With the aim of creating an even better system, Mühleisen and Raasveldt just founded DuckDB Labs B.V. as a spin-off company from CWI. The company will act as the environment for innovative projects around DuckDB, to provide further development of the system as well as a platform for support services. Mühleisen emphasizes that DuckDB will still continue to be an Open-Source project under the current permissive MIT licence.
What distinguishes DuckDB from existing database management systems?
Raasveldt: “First of all, DuckDB aims at analytical use cases where it is needed to look at lots of data at the same time. Think about cases where millions of rows have to be aggregated, or where giant tables need to be combined. There are many such use cases in business reporting or in statistical analysis.”

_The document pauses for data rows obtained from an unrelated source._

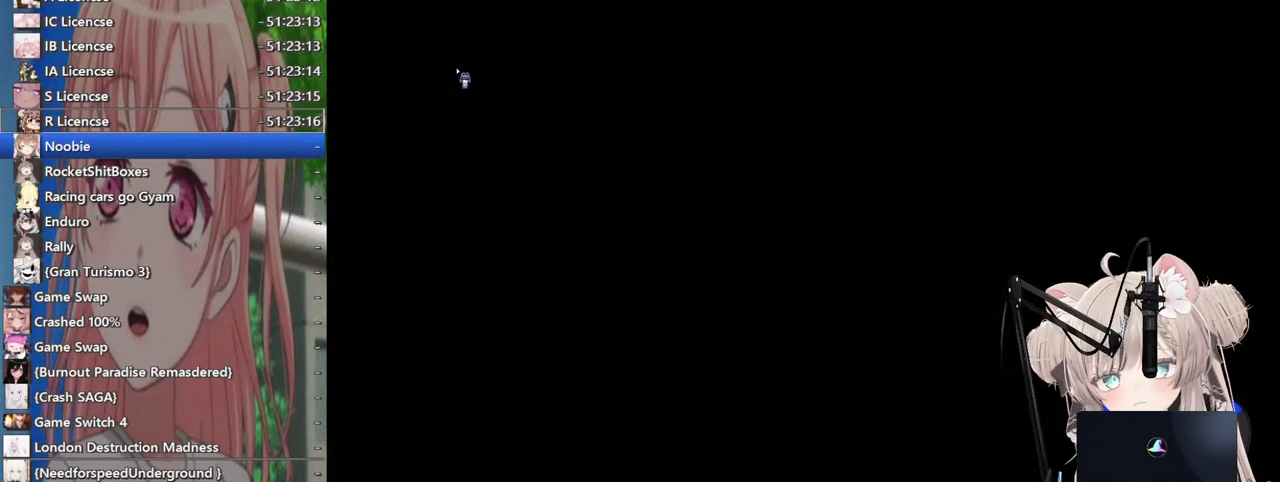
{"buttons": [], "left_stick": "center", "right_stick": "center", "events": []}
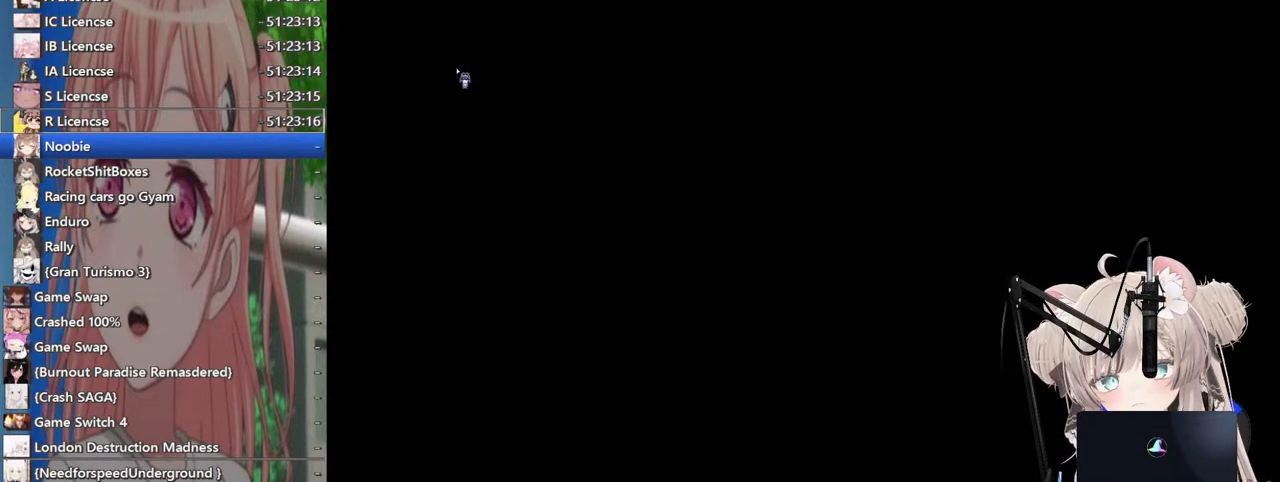
{"buttons": [], "left_stick": "center", "right_stick": "center", "events": []}
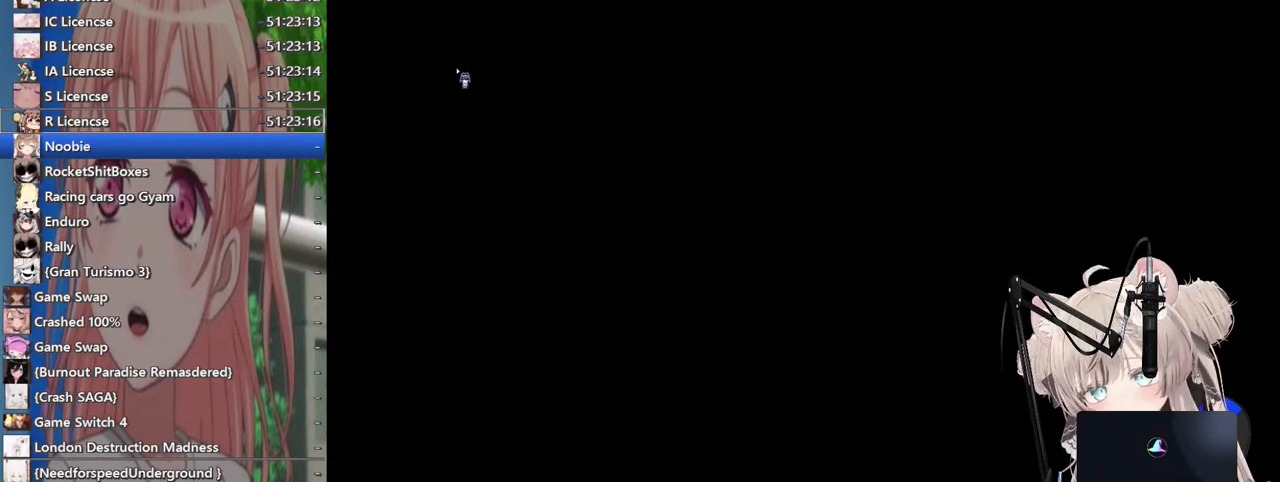
{"buttons": [], "left_stick": "center", "right_stick": "center", "events": []}
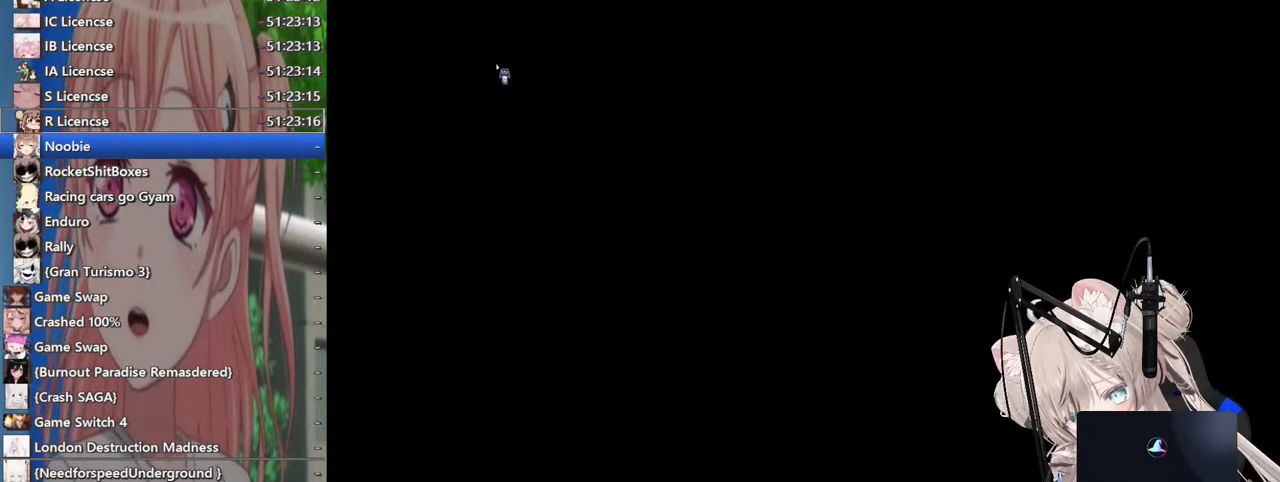
{"buttons": [], "left_stick": "center", "right_stick": "center", "events": []}
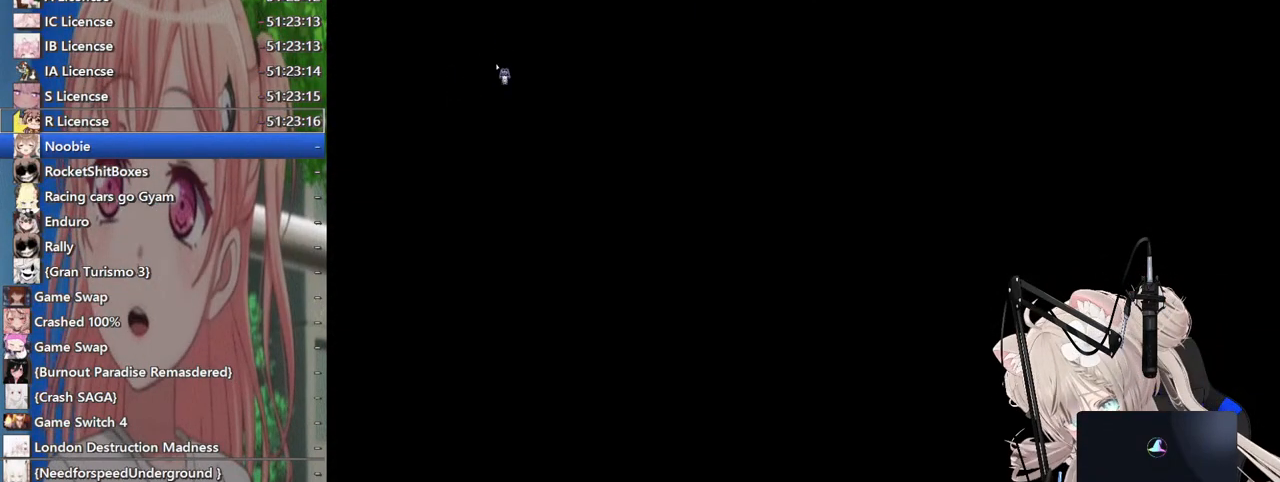
{"buttons": [], "left_stick": "center", "right_stick": "center", "events": []}
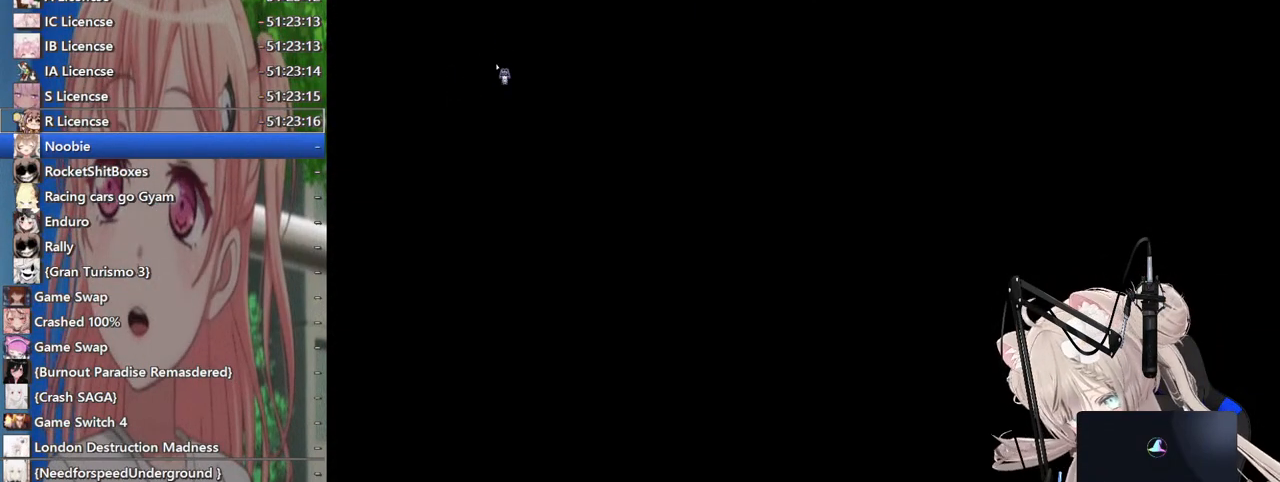
{"buttons": [], "left_stick": "center", "right_stick": "center", "events": []}
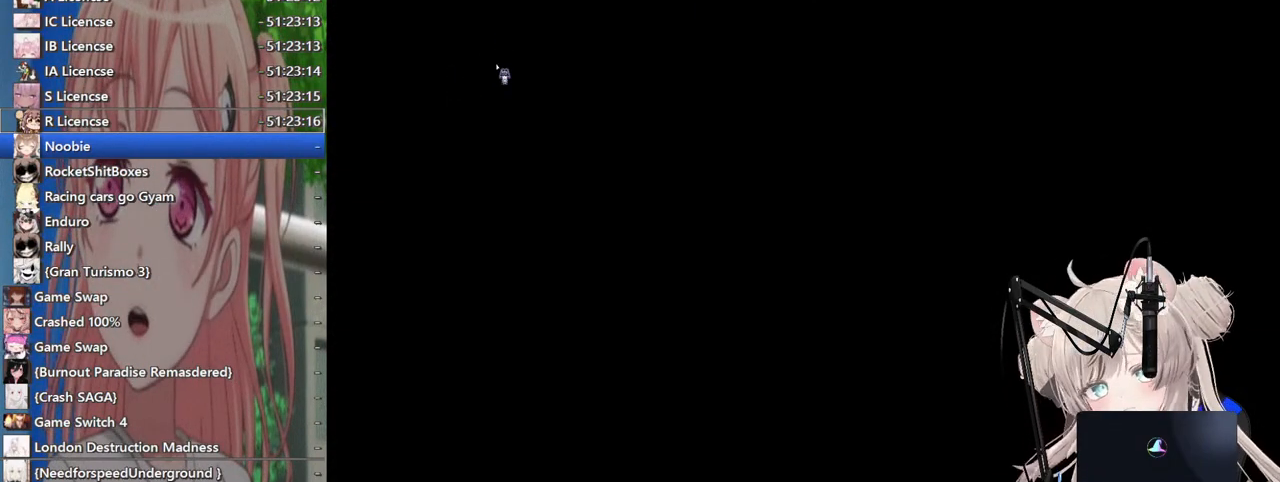
{"buttons": [], "left_stick": "center", "right_stick": "center", "events": []}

Second, DuckDB runs inside other processes already running on the computer. Raasveldt: “If you do data analysis in Python, DuckDB will run inside Python. That creates the advantage that the data transfer is very quick. Actually, DuckDB is the first in-process OLAP-database system that manages large amounts of data. We call ourselves the ‘SQLite for analytics’. SQLite is the world’s most popular database management system, but it doesn’t do analytics.”
From the practical point of view, DuckDB is ‘lean and mean’. It is a small software package that everybody can easily install and for which no separate server is needed. Finally, DuckDB works fast. This is because DuckDB builds on state-of-the art database research origining from the CWI Datatabase Architecture group. For example, it uses a query processing technique called vectorized execution, which was developed at CWI in 2005.
DuckDB Labs is the newest addition to the list of 28 start-up companies originating at Centrum Wiskunde & Informatica in Amsterdam, a research institute in mathematics and computer science. This tradition of research-based spin-offs is in line with the CWI agenda of converting fundamental research into projects that are beneficial for the society.